In Wood, the First Circuit rejected an express preemption claim, but held that section 103(d) of the Safety Act and FMVSS 208 impliedly preempt plaintiff’s passive restraint claim. The Court found that

Congress’s purposes, as revealed in the Safety Act and in the legislative history, plainly imply a preemptive intent.
Such an action is ... impliedly preempted because it would effectively circumvent section 1392(d)’s prohibition of nonidentical state standards covering the same aspect of performance as a federal safety standard. Allowing a common law action holding manufacturers liable for failing to install air bags in motor vehicles would be tantamount to establishing a conflicting safety standard that necessarily encroaches upon the goal of uniformity specifically set forth by Congress in this area.

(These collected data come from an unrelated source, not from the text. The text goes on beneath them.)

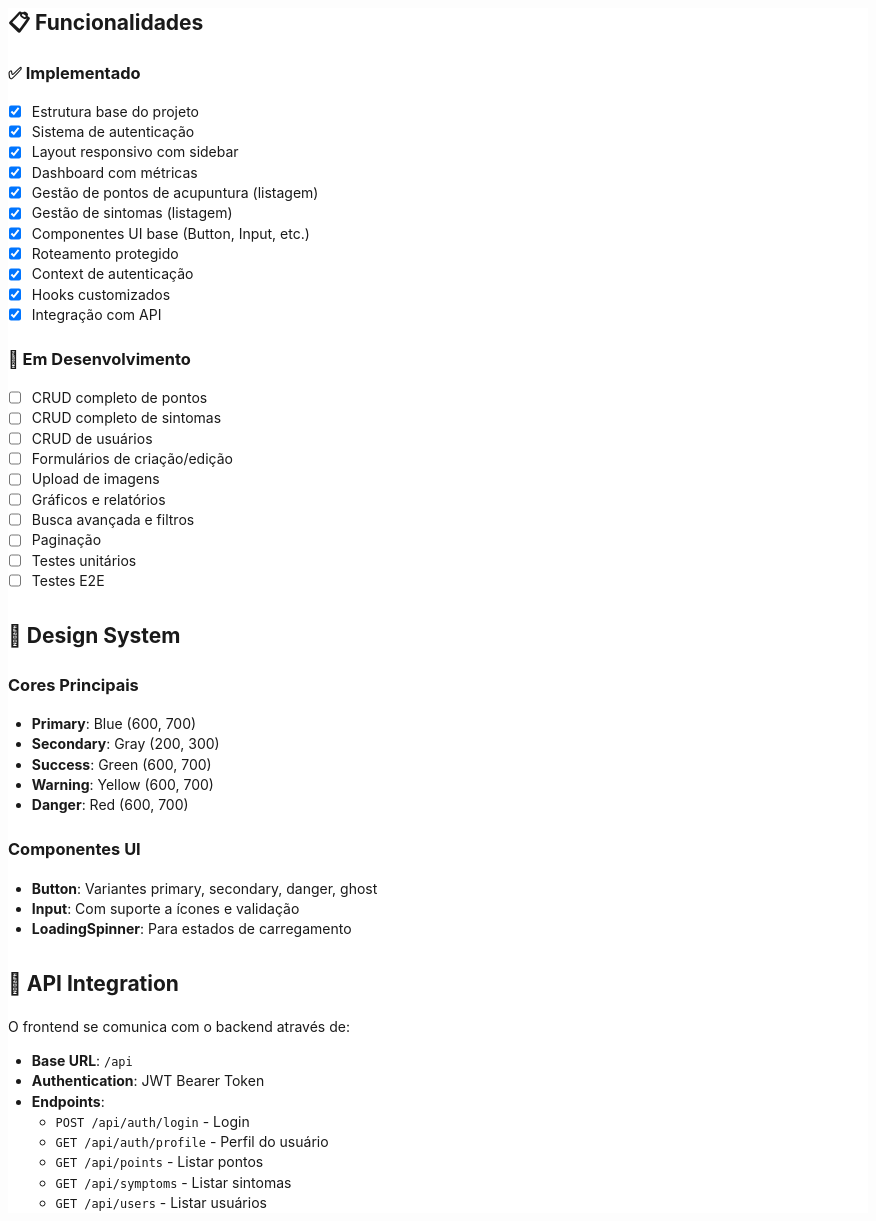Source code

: ## 📋 Funcionalidades

### ✅ Implementado

- [x] Estrutura base do projeto
- [x] Sistema de autenticação
- [x] Layout responsivo com sidebar
- [x] Dashboard com métricas
- [x] Gestão de pontos de acupuntura (listagem)
- [x] Gestão de sintomas (listagem)
- [x] Componentes UI base (Button, Input, etc.)
- [x] Roteamento protegido
- [x] Context de autenticação
- [x] Hooks customizados
- [x] Integração com API

### 🚧 Em Desenvolvimento

- [ ] CRUD completo de pontos
- [ ] CRUD completo de sintomas
- [ ] CRUD de usuários
- [ ] Formulários de criação/edição
- [ ] Upload de imagens
- [ ] Gráficos e relatórios
- [ ] Busca avançada e filtros
- [ ] Paginação
- [ ] Testes unitários
- [ ] Testes E2E

## 🎨 Design System

### Cores Principais

- **Primary**: Blue (600, 700)
- **Secondary**: Gray (200, 300)
- **Success**: Green (600, 700)
- **Warning**: Yellow (600, 700)
- **Danger**: Red (600, 700)

### Componentes UI

- **Button**: Variantes primary, secondary, danger, ghost
- **Input**: Com suporte a ícones e validação
- **LoadingSpinner**: Para estados de carregamento

## 📡 API Integration

O frontend se comunica com o backend através de:

- **Base URL**: `/api`
- **Authentication**: JWT Bearer Token
- **Endpoints**:
  - `POST /api/auth/login` - Login
  - `GET /api/auth/profile` - Perfil do usuário
  - `GET /api/points` - Listar pontos
  - `GET /api/symptoms` - Listar sintomas
  - `GET /api/users` - Listar usuários
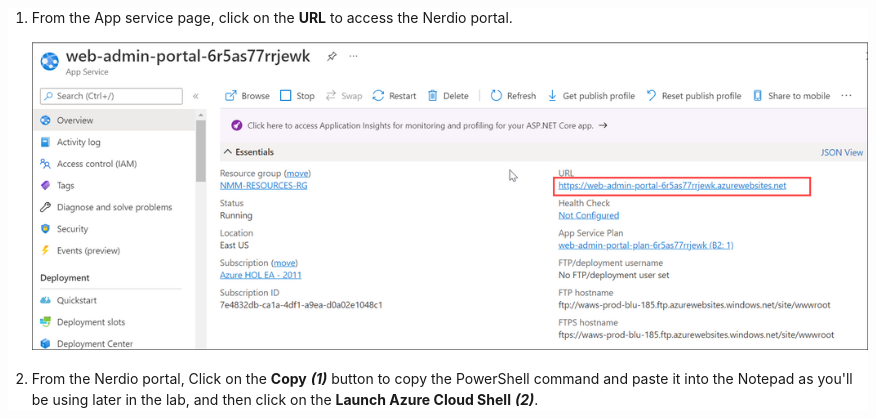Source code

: 1. From the App service page, click on the **URL** to access the Nerdio portal.

   ![](media/ss3.png)
   
1. From the Nerdio portal, Click on the **Copy** *****(1)***** button to copy the PowerShell command and paste it into the Notepad as you'll be using later in the lab, and then click on the **Launch Azure Cloud Shell** *****(2)*****.
 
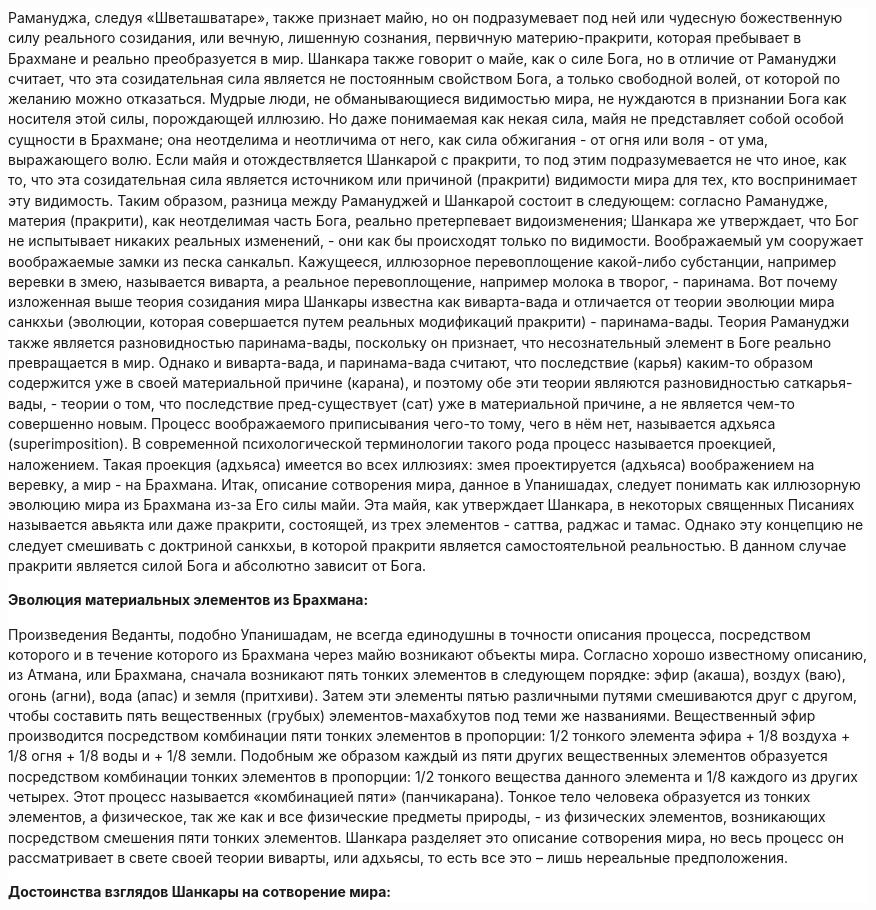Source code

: Рамануджа, следуя «Шветашватаре», также признает майю, но он подразумевает под ней или чудесную божественную силу реального созидания, или вечную, лишенную сознания, первичную материю-пракрити, которая пребывает в Брахмане и реально преобразуется в мир. Шанкара также говорит о майе, как о силе Бога, но в отличие от Рамануджи считает, что эта созидательная сила является не постоянным свойством Бога, а только свободной волей, от которой по желанию можно отказаться. Мудрые люди, не обманывающиеся видимостью мира, не нуждаются в признании Бога как носителя этой силы, порождающей иллюзию. Но даже понимаемая как некая сила, майя не представляет собой особой сущности в Брахмане; она неотделима и неотличима от него, как сила обжигания - от огня или воля - от ума, выражающего волю. Если майя и отождествляется Шанкарой с пракрити, то под этим подразумевается не что иное, как то, что эта созидательная сила является источником или причиной (пракрити) видимости мира для тех, кто воспринимает эту видимость. Таким образом, разница между Рамануджей и Шанкарой состоит в следующем: согласно Раманудже, материя (пракрити), как неотделимая часть Бога, реально претерпевает видоизменения; Шанкара же утверждает, что Бог не испытывает никаких реальных изменений, - они как бы происходят только по видимости. Воображаемый ум сооружает воображаемые замки из песка санкальп. Кажущееся, иллюзорное перевоплощение какой-либо субстанции, например веревки в змею, называется виварта, а реальное перевоплощение, например молока в творог, - паринама. Вот почему изложенная выше теория созидания мира Шанкары известна как виварта-вада и отличается от теории эволюции мира санкхьи (эволюции, которая совершается путем реальных модификаций пракрити) - паринама-вады. Теория Рамануджи также является разновидностью паринама-вады, поскольку он признает, что несознательный элемент в Боге реально превращается в мир. Однако и виварта-вада, и паринама-вада считают, что последствие (карья) каким-то образом содержится уже в своей материальной причине (карана), и поэтому обе эти теории являются разновидностью саткарья-вады, - теории о том, что последствие пред-существует (сат) уже в материальной причине, а не является чем-то совершенно новым. Процесс воображаемого приписывания чего-то тому, чего в нём нет, называется адхьяса (superimposition). В современной психологической терминологии такого рода процесс называется проекцией, наложением. Такая проекция (адхьяса) имеется во всех иллюзиях: змея проектируется (адхьяса) воображением на веревку, а мир - на Брахмана. Итак, описание сотворения мира, данное в Упанишадах, следует понимать как иллюзорную эволюцию мира из Брахмана из-за Его силы майи. Эта майя, как утверждает Шанкара, в некоторых священных Писаниях называется авьякта или даже пракрити, состоящей, из трех элементов - саттва, раджас и тамас. Однако эту концепцию не следует смешивать с доктриной санкхьи, в которой пракрити является самостоятельной реальностью. В данном случае пракрити является силой Бога и абсолютно зависит от Бога.

**Эволюция материальных элементов из Брахмана:**

Произведения Веданты, подобно Упанишадам, не всегда единодушны в точности описания процесса, посредством которого и в течение которого из Брахмана через майю возникают объекты мира. Согласно хорошо известному описанию, из Атмана, или Брахмана, сначала возникают пять тонких элементов в следующем порядке: эфир (акаша), воздух (ваю), огонь (агни), вода (апас) и земля (притхиви). Затем эти элементы пятью различными путями смешиваются друг с другом, чтобы составить пять вещественных (грубых) элементов-махабхутов под теми же названиями. Вещественный эфир производится посредством комбинации пяти тонких элементов в пропорции: 1/2 тонкого элемента эфира + 1/8 воздуха + 1/8 огня + 1/8 воды и + 1/8 земли. Подобным же образом каждый из пяти других вещественных элементов образуется посредством комбинации тонких элементов в пропорции: 1/2 тонкого вещества данного элемента и 1/8 каждого из других четырех. Этот процесс называется «комбинацией пяти» (панчикарана). Тонкое тело человека образуется из тонких элементов, а физическое, так же как и все физические предметы природы, - из физических элементов, возникающих посредством смешения пяти тонких элементов. Шанкара разделяет это описание сотворения мира, но весь процесс он рассматривает в свете своей теории виварты, или адхьясы, то есть все это – лишь нереальные предположения. 

**Достоинства взглядов Шанкары на сотворение мира:**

Id. at 402 (emphasis in original). Because we believe Wood directly addresses and correctly resolves the issue before us, we follow the general principles articulated in Wood and adopt the implied preemption rule of the First Circuit.

In view of our determination that the Safety Act preempts plaintiff’s air bag claim, we affirm the trial court’s grant of partial summary judgment to the defendant in Kitts and reverse the trial court’s denial of partial summary judgment to the defendant in Richart. We also direct the trial court in Richart to enter partial summary judgment for the defendant.